If TRUE (default), the newly created column pot_dup_id is moved right next to the obv_dup_id column.

maxNumberOfComp

Maximum number of clean_title similarity calculations to be made. It is set to 1,000,000 by default (which corresponds to ~ 1414 clean_titles).
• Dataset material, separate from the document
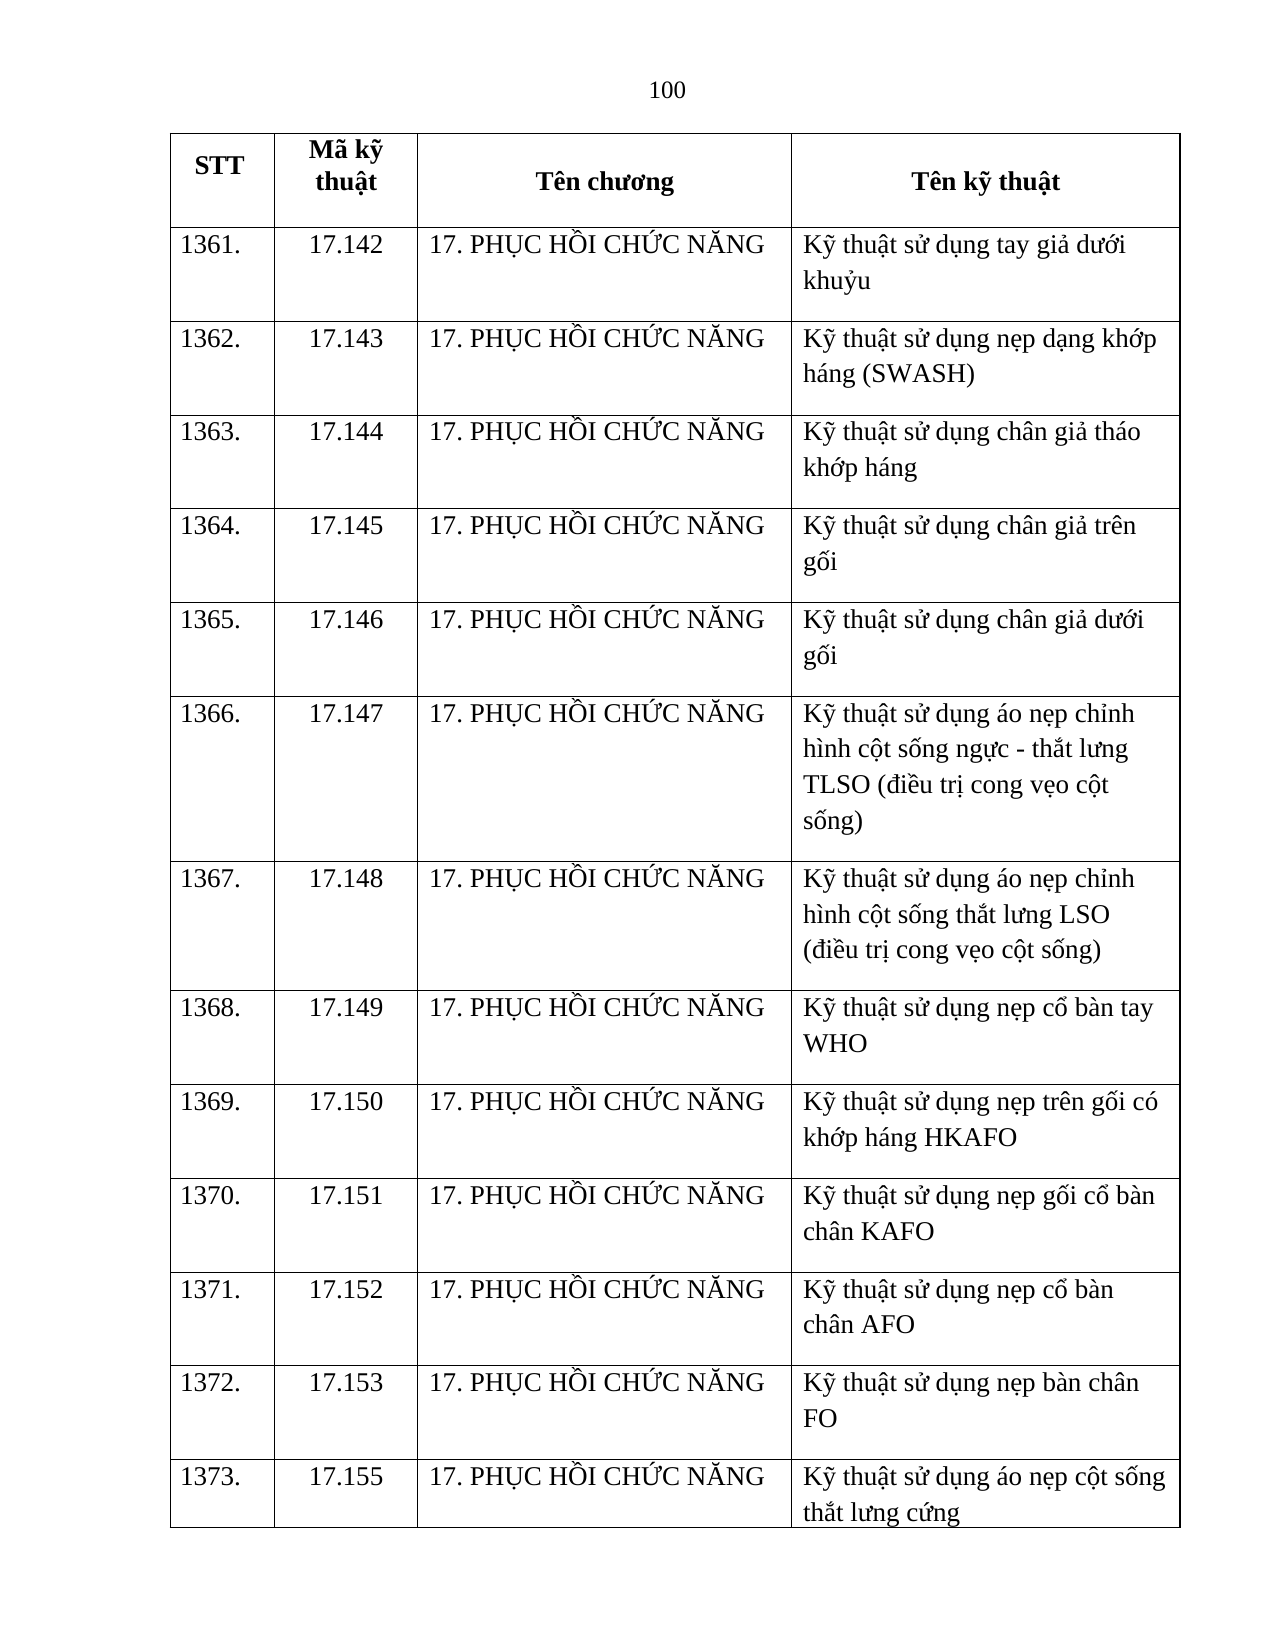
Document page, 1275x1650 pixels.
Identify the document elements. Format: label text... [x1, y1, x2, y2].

TO DO: Document while-loop.

quiet

If TRUE, all output will be suppressed.

Value

A tibble containing one new column: pot_dup_id.

Details

[Maturing]
Currently this only works for files that were generated while Citavi was set to "English" so that column names are "Short Title" etc.

Examples

example_path <- example_file("3dupsin5refs/3dupsin5refs.ctv6") CitDat <- read_Citavi_ctv6(example_path) %>% find_obvious_dups() %>% find_potential_dups()
#> clean_title comparisons = 6 < 1,000,000 = maxNumberOfComp #> calculating similarity now... #> calculating similarity done: 0 sec elapsed
CitDat %>% dplyr::select(clean_title_id, obv_dup_id, pot_dup_id)
#> # A tibble: 5 x 3 #> clean_title_id obv_dup_id pot_dup_id #> <chr> <chr> <chr> #> 1 ct_04 dup_01 NA #> 2 ct_02 dup_01 potdup_01 (98.6% similarity) #> 3 ct_03 dup_01 potdup_01 (98.6% similarity) #> 4 ct_02 dup_02 NA #> 5 ct_01 dup_01 NA
# check similarity yourself - it's a single typo: CitDat %>% dplyr::select(clean_title)
#> # A tibble: 5 x 1 #> clean_title #> <chr> #> 1 more_larger_simpler_how_comparable_are_on_farm_and_on_station_trials_for_cult~ #> 2 heritability_in_plant_breeding_on_a_genotype_difference_basis_2019_end #> 3 hritability_in_plant_breeding_on_a_genotype_difference_basis_2019_end #> 4 heritability_in_plant_breeding_on_a_genotype_difference_basis_2019_end #> 5 estimating_broad_sense_heritability_with_unbalanced_data_from_agricultural_cu~